The suggested origin of the Baluch is in Syria. Syrians, like Iranians, are characterized by a low frequency of haplogroup 3 and a high frequency of haplogroup 9 (9% and 57%, respectively; Hammer et al. 2000), whereas the corresponding frequencies in the Baluch are 29% and 12%. This difference and the high frequency of haplogroup 28 in the Baluch (29%) make a predominantly Syrian origin for their Y chromosome unlikely, and the admixture estimate was 0% (table 3), although the 8% frequency for haplogroup 21, the highest identified in Pakistan thus far, does indicate some western contribution to their Y lineages. The Brahuis have a possible origin in West Asia (Hughes-Buller 1991) and it has been suggested that a spread of haplogroup 9 Y chromosomes was associated with the expansion of Dravidian-speaking farmers (Quintana-Murci et al. 2001). Brahuis have the highest frequency of haplogroup 9 chromosomes in Pakistan (28%) after the Parsis, providing some support for this hypothesis, but their higher frequency of haplogroup 3 (39%) is not typical of the Fertile Crescent (Quintana-Murci et al. 2001) and suggests a more complex origin, possibly with admixture from later migrations, such as those of Indo-Iranian speakers from the steppes of Central Asia and others from further east.
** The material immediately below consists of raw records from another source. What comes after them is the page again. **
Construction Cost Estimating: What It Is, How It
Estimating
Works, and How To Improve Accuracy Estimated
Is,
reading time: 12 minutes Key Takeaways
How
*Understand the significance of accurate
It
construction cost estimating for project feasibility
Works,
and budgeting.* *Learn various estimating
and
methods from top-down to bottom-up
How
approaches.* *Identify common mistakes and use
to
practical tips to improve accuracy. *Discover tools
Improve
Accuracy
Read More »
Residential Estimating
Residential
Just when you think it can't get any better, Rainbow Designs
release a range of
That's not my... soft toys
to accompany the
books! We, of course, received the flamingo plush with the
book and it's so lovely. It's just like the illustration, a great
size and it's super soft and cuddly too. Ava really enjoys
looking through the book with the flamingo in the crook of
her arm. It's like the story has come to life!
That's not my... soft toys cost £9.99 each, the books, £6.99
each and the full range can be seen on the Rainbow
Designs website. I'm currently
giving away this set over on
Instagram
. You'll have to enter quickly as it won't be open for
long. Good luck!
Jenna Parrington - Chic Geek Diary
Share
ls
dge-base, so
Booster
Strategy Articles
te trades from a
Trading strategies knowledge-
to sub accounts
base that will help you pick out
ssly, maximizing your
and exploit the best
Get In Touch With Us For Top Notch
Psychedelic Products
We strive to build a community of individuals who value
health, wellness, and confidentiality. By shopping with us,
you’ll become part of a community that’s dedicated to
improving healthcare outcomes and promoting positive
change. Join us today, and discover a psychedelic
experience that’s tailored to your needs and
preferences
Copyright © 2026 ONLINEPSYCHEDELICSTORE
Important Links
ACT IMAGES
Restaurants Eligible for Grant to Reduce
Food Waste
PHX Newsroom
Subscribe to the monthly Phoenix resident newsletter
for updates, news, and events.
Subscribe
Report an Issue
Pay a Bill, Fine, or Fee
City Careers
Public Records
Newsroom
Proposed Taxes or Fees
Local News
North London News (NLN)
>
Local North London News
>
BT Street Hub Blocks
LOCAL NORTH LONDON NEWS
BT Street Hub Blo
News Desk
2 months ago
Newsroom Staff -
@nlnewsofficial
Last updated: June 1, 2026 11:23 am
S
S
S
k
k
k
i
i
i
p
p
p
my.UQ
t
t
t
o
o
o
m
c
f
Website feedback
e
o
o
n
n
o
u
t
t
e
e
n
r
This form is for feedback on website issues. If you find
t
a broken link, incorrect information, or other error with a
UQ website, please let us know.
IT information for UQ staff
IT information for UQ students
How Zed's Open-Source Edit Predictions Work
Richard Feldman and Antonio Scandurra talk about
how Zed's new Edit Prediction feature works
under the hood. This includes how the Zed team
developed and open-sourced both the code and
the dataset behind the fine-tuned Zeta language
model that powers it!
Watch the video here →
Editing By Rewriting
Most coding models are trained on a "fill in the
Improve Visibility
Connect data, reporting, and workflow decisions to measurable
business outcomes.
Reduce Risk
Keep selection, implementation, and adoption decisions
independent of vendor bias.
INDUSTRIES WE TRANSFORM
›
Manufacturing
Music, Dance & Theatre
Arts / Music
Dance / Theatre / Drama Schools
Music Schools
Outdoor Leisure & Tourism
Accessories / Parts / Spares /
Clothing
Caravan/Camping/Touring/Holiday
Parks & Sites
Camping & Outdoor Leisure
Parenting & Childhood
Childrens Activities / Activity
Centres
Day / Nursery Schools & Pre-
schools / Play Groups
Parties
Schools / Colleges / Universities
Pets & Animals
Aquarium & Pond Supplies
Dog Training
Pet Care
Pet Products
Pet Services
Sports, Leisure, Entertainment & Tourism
This possibility is supported by the detection of low frequencies of haplogroups 10, 12, and 13 in the Brahuis, all rare in Pakistan and typical of East Asia, East and northern Asia, and Southeast Asia, respectively.
The failure to find a Y link with a suggested population of origin does not disprove a historical association, but it does demonstrate that the Y chromosomes derived from such historical events have been lost or replaced. Analyses of mitochondrial DNA and other loci would help to elucidate the population histories and would be particularly interesting in populations like the Negroid Makrani and the Balti, in which there is a contrast between the phenotype and the typical Pakistani Y haplotypes.